Un incident majeur se définit comme une pollution ayant engagé la responsabilité de l’entité dans l’année, nécessitant l’intervention d’un expert externe (entreprises de dépollution, pompiers, etc.) et dont les conséquences s’étendent au-delà des emprises de l’entité, ou ayant créé une atteinte aux espèces protégées et à leurs habitats (dégradation ou destruction) non prévue par autorisation des autorités environnementales. En 2025, 15 incidents environnementaux concernant une filiale de VINCI ou ses sous-traitants ont été identifiés. Ces incidents comprennent principalement des cas de pollutions ayant entraîné l’intervention d’un expert externe et qui s’étendent au-delà de l’emprise de l’entité ou du chantier, ainsi que des cas de destruction d’habitat d’espèce protégée ou de dégradation de zones humides à l’extérieur des emprises prévues par les autorisations. À titre d’exemple, lors du nettoyage d’une centrale d’enrobage, des produits débitumants utilisés en quantité importante ont débordé d’un séparateur d’hydrocarbures, créant un déversement dans un fossé puis dans un cours d’eau. La pollution a été rapidement maîtrisée et le site dépollué. Des travaux ont également été menés sur le site (aire de lavage et aire de distribution des carburants) afin d’éviter ce type d’incidents.

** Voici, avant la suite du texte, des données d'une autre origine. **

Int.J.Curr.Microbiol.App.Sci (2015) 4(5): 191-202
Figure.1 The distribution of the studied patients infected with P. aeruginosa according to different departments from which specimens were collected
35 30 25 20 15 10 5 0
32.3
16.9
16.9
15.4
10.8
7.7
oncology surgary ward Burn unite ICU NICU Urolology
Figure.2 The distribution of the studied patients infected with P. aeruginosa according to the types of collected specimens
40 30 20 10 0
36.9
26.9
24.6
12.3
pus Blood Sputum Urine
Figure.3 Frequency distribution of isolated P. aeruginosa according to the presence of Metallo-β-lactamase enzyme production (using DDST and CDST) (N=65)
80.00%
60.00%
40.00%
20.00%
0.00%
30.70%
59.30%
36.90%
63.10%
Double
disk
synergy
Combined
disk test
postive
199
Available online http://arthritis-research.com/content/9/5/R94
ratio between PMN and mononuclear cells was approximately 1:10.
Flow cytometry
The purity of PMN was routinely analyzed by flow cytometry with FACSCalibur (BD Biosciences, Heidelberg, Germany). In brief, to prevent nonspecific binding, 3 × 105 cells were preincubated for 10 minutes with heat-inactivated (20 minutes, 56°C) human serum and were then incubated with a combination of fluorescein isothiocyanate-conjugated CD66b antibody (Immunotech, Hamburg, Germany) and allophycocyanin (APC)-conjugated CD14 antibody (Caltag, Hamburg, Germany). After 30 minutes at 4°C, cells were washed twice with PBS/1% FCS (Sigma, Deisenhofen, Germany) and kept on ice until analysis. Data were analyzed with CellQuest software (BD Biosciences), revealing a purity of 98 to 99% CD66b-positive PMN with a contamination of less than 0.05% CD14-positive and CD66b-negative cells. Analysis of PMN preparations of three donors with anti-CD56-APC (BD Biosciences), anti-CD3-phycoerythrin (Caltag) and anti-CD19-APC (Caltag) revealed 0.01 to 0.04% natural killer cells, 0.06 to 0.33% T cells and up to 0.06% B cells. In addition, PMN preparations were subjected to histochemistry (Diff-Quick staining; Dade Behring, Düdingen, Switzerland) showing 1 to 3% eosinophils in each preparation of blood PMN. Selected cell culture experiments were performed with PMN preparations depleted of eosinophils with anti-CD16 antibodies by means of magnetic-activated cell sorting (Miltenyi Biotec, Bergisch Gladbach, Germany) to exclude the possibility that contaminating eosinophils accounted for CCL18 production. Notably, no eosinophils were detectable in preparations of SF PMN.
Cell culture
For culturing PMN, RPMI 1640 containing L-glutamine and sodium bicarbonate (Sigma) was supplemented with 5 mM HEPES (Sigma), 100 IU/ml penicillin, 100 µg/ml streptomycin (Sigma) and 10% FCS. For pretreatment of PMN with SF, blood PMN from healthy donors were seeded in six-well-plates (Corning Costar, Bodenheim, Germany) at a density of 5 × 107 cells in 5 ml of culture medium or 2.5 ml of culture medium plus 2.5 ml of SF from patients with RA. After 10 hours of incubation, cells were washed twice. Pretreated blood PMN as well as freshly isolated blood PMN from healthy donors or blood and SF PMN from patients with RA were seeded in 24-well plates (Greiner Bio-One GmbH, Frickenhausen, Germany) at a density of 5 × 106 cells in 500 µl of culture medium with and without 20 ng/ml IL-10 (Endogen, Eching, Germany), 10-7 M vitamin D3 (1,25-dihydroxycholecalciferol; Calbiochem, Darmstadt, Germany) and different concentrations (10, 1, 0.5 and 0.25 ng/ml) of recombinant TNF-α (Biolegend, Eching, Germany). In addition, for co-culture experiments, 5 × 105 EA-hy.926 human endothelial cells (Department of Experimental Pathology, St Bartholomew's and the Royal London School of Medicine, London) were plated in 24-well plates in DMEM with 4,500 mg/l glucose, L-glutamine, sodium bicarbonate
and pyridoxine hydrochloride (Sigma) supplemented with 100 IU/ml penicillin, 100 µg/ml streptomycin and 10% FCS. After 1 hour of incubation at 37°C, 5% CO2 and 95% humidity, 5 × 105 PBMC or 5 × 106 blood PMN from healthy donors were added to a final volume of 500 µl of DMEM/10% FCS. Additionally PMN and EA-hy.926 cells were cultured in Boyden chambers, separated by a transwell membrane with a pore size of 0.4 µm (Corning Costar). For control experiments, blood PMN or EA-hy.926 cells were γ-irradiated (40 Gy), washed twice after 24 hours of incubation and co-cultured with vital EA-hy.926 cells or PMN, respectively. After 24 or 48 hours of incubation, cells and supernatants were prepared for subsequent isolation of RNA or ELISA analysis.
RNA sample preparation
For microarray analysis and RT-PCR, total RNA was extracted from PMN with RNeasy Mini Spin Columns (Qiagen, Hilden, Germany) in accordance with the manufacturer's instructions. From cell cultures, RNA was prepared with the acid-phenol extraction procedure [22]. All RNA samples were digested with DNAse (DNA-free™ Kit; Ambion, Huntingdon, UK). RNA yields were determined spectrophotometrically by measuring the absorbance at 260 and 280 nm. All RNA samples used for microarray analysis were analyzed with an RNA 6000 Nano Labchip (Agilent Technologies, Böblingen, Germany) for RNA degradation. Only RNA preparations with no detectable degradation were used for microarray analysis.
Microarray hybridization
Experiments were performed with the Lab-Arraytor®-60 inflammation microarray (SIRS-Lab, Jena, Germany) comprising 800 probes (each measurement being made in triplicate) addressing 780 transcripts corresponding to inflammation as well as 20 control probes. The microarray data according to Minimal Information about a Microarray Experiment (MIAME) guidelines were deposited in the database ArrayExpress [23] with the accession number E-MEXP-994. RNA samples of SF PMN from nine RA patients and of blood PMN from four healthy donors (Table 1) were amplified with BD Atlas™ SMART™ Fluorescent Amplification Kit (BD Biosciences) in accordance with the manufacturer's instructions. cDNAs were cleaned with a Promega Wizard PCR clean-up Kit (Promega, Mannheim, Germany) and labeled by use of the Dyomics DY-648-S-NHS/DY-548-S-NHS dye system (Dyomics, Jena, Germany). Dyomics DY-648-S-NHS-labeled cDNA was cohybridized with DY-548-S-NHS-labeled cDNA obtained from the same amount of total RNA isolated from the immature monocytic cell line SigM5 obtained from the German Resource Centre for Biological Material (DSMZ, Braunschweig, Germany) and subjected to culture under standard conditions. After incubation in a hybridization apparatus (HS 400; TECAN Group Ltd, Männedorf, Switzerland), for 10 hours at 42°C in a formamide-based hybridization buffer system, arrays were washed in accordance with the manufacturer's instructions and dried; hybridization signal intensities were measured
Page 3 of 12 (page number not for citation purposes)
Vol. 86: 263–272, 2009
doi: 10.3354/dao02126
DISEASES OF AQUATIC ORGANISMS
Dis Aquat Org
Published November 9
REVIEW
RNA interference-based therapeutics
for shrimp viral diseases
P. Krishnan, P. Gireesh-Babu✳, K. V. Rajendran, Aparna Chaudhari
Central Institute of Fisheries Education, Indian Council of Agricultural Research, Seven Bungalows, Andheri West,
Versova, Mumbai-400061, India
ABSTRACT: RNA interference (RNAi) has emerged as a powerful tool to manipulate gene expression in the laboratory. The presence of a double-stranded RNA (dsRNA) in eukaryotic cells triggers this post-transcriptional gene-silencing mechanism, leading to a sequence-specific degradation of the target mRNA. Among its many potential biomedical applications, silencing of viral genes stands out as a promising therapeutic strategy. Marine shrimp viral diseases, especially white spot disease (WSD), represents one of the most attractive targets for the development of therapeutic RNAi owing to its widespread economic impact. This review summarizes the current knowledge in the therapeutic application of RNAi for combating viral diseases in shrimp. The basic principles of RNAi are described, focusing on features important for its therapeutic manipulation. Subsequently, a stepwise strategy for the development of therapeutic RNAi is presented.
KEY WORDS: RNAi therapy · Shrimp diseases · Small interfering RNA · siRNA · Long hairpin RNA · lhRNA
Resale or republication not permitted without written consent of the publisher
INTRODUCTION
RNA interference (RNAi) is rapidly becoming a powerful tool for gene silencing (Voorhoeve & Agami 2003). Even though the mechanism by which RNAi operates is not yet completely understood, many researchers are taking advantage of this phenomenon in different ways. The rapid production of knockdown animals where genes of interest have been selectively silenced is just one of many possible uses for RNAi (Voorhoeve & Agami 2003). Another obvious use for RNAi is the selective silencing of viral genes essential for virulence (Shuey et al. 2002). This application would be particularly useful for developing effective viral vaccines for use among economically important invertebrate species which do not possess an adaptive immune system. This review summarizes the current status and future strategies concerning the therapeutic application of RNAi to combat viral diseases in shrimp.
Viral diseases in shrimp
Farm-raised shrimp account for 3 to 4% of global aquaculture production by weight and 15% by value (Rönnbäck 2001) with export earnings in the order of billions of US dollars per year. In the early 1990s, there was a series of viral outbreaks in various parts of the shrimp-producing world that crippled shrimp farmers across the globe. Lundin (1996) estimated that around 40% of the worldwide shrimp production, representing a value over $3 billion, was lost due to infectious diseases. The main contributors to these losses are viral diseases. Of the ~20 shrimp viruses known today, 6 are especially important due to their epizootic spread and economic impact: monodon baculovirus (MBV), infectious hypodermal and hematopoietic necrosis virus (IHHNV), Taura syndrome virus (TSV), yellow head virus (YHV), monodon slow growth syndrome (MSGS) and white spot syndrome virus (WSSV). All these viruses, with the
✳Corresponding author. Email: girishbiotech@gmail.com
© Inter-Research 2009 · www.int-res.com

Le suivi des actions mises en œuvre et l’évaluation de leur efficacité sont pilotés par la direction de l’Environnement de VINCI, en lien avec les directions de l’Audit et du Contrôle interne, de l’Éthique et de la Vigilance, de la Responsabilité sociétale ainsi que des Achats. Ils sont effectués de manière continue grâce à l’animation de comités internes consacrés aux principaux enjeux environnementaux du Groupe (Comité Environnement, coordination Biodiversité, coordination Économie circulaire). Cette activité de suivi et d’évaluation est également effectuée grâce aux travaux du réseau des correspondants environnement du Groupe, qui répondent notamment aux questions du reporting environnemental annuel comprenant une soixantaine d’indicateurs quantitatifs, inspirés des standards de la Global Reporting Initiative (référentiel d’indicateurs qui permet d’évaluer les politiques de développement durable des entreprises), ainsi que des recommandations de la Taskforce on Climate-related Financial Disclosures (TCFD ; voir tableau de correspondance, page 453), de la Taskforce on Nature-related Financial Disclosures (TNFD ; voir tableau de correspondance, page 454), du Sustainability Accounting Standards Board (SASB ; voir tableau de correspondance, page 455). Ce reporting est une ressource de qualité pour assurer le pilotage et le suivi des actions de limitation des risques environnementaux liés aux activités de VINCI. Il intègre également quelques données relatives aux sous-traitants des entreprises du Groupe.
Par ailleurs, une enquête annuelle d’autoévaluation du contrôle interne est organisée par la direction de l’Audit sur les thèmes suivants : l’environnement de contrôle interne, l’information financière et comptable, l’environnement, les droits humains, la conformité et la sécurité informatique (voir section D : Facteurs de risques et procédures de gestion, paragraphe 2.4 : Contrôle interne, page 182). Le questionnaire 2025 inclut des questions spécifiques dédiées à la mise en œuvre de la CSRD.